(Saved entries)
*-*-*

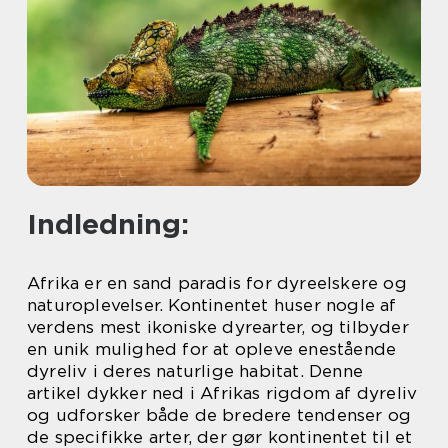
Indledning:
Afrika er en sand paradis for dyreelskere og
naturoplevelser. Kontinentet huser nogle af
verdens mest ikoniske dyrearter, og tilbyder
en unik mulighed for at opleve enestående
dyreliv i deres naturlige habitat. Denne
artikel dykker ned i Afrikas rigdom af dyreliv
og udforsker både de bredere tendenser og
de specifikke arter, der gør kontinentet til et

*-*-*

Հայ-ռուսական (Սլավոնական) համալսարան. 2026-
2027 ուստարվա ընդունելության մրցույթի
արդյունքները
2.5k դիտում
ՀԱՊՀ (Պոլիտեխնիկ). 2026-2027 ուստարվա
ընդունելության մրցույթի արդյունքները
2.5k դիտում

*-*-*

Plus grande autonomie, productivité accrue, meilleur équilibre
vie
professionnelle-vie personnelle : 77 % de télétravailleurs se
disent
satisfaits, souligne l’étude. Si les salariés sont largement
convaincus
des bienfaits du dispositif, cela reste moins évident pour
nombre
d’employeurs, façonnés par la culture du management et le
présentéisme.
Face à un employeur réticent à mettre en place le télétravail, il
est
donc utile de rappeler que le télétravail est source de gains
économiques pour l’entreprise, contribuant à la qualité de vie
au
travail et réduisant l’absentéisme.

*-*-*

◆ Exercise instructions
Begin at the line that has "d’employeurs, façonnés par" in the entries above; stop after the line that has "travail et réduisant l’absentéisme.". Transcribe exactly those lines and no others.

◆ Completed exercise
d’employeurs, façonnés par la culture du management et le
présentéisme.
Face à un employeur réticent à mettre en place le télétravail, il
est
donc utile de rappeler que le télétravail est source de gains
économiques pour l’entreprise, contribuant à la qualité de vie
au
travail et réduisant l’absentéisme.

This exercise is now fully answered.